In December 2010, Lopez announced that the ski area was costing him and his partners $500,000 a year. He threatened to close it unless a buyer could be found or a community foundation set up to operate it. But after studying options, he says he now believes that the new summer attractions will, if approved by the Forest Service and town officials, keep the ski area in the black.
Before, ski areas operating on federal land had clear authority from Congress to offer snow-based recreational opportunities. Summer offers fell into something of a gray area. This new law passed by Congress last year removes that uncertainty, but does still limit recreation to activities that are germane to the mountain settings.
Economist skeptical of claim
ASPEN, Colo. – Economist Philip Verleger has been getting a lot of attention in the last six months, both in Canada and the United States. Citing complexities in the global marketplace, he has opined that TransCanada’s proposed Keystone XL pipeline might not deliver lower gasoline prices to consumers in the United States.
Verleger argues that the Keystone XL could well increase gasoline prices.
Now, Verleger takes issue with the Aspen Board of Realtors. The group recently announced its recommendation that real-estate agents desist from posting for-sale signs in front of homes in Aspen. The board argues that the technique degrades neighborhood and hence the product.
“Do not believe a word of the claim,” Verleger writes in a letter published in the Aspen Daily News. “Removal of for-sale signs is a blatant attempt by the largest realtors in Aspen to monopolize the market so that they can boost their commission.”
Verleger owns a home in the down-valley community of Carbondale.

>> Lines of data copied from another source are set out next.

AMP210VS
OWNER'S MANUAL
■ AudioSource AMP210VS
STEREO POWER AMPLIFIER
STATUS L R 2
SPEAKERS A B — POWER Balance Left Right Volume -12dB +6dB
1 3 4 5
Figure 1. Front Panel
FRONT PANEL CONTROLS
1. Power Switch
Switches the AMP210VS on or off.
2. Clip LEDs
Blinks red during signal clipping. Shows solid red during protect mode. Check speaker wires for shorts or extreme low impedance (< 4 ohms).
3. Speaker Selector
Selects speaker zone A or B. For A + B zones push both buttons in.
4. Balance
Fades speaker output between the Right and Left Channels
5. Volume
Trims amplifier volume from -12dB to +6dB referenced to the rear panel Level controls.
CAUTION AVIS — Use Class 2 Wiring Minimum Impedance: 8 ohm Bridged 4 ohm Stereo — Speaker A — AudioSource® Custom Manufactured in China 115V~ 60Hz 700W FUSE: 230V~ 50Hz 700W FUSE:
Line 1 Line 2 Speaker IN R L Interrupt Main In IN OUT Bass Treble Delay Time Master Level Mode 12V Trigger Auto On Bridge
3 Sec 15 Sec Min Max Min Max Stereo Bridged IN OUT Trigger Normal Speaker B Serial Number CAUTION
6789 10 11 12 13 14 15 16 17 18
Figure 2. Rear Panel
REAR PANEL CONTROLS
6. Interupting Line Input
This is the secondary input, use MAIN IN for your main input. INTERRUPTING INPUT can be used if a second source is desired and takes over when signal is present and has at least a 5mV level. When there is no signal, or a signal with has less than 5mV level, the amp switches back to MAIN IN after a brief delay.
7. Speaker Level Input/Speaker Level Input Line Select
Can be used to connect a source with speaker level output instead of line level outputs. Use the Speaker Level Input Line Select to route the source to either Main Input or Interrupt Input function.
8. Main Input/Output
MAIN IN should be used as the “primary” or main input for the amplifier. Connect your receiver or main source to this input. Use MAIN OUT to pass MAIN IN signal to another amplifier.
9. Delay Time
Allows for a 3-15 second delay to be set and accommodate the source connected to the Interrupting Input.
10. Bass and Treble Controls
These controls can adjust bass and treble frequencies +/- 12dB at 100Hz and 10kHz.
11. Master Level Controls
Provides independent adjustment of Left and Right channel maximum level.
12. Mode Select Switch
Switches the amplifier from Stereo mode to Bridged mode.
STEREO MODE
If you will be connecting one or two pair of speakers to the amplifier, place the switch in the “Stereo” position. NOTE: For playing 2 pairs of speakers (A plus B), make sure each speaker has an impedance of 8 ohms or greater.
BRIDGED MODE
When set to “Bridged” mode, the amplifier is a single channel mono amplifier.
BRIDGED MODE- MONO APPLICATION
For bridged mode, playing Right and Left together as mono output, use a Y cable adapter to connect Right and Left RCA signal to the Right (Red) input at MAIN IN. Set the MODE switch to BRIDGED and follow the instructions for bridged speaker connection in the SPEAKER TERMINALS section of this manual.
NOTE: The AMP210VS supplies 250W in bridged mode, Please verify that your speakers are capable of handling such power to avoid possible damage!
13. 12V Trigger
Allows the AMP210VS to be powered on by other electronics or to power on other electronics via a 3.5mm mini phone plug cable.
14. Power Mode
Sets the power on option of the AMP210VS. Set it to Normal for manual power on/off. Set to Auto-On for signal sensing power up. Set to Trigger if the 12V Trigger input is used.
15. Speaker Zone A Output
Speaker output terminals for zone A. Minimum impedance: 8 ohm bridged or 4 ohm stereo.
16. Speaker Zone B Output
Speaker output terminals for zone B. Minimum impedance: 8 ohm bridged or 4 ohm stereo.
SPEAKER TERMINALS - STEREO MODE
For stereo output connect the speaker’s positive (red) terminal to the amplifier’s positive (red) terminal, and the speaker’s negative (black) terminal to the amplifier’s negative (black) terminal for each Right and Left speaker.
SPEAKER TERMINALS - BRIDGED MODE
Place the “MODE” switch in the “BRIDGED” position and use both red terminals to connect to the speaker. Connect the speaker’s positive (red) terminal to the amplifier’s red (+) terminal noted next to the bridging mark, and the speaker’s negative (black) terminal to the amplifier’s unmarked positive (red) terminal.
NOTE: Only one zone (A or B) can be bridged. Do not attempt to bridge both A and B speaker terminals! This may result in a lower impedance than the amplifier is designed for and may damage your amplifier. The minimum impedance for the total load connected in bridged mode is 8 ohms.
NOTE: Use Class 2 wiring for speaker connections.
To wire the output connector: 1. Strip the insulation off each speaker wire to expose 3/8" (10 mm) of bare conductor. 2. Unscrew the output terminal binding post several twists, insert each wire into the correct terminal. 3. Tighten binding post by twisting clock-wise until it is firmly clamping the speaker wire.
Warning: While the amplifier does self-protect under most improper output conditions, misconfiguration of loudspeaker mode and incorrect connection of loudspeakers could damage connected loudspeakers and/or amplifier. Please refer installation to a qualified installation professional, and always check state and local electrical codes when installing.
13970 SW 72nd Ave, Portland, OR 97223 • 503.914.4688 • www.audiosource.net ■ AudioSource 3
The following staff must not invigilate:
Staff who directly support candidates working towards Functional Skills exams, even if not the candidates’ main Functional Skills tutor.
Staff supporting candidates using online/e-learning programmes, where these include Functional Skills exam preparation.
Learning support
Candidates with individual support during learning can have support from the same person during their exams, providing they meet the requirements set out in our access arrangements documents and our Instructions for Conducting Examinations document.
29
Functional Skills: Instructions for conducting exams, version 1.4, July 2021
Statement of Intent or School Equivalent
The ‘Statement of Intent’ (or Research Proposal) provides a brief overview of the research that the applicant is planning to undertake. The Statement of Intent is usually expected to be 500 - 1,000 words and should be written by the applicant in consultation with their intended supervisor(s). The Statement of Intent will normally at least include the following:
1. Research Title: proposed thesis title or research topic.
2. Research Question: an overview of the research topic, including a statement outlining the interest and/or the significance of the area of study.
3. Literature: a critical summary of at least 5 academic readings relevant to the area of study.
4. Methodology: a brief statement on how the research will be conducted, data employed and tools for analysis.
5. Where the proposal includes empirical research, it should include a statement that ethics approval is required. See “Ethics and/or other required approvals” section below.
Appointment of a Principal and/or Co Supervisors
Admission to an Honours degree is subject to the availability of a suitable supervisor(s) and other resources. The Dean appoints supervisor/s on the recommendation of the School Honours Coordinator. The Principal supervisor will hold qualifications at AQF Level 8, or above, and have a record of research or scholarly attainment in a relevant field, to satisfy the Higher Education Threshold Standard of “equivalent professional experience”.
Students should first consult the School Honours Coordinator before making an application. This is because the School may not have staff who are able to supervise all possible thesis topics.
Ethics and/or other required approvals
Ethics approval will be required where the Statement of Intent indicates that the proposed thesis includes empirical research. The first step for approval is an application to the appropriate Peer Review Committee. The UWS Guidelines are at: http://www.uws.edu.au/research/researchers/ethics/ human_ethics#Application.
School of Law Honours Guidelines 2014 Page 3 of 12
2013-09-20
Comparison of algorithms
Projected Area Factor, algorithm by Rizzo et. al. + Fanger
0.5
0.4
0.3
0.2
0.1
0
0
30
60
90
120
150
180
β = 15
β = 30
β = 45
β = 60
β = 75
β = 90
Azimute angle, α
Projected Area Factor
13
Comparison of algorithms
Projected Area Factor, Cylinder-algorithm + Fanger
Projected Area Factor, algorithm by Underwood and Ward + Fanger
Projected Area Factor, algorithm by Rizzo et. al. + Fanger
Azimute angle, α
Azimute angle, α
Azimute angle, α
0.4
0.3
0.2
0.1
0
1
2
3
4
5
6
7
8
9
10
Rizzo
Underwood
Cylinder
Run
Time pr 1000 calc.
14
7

In making his case of conspiracy, Verleger quotes 17th century economist Adam Smith: “People of the same trade seldom meet together, even for merriment and diversion, but the conversation ends in a conspiracy against the public, or in some contrivance to raise prices.”
Jackson Hole congregates growth
JACKSON, Wyo.—After five years and $500,000, officials in Jackson and Teton County have adopted a comprehensive plan that calls for at least 60 percent of new development to be built in existing neighborhoods, mainly in Jackson.
The plan also sets a goal to house at least 65 percent of county workers locally, reported the Jackson Hole News&Guide.
Government officials, however, refused to adopt specific numbers on what constitutes build-out development.
Grizzly lives good at compost pile
BANFF, Alberta – One of the 60 grizzly bears in Banff National Park has been living the good life, chewing on steak bones and scarfing down corn on the cob at a composting facility near Banff.
Town officials said the composting operation had worked imperfectly. They erected a 9,500-volt electric fence to keep the bear out.
The bear had been outfitted with a GPS collar as part of a $1 million research project aimed at reducing grizzly bear mortality, particularly on the train tracks through Banff and Yoho national parks. Trains kill one to two grizzlies on average each year in the parks.
The GPS showed that this large, male grizzly had also visited the train tracks to eat grain and canola, reports the Rocky Mountain Outlook.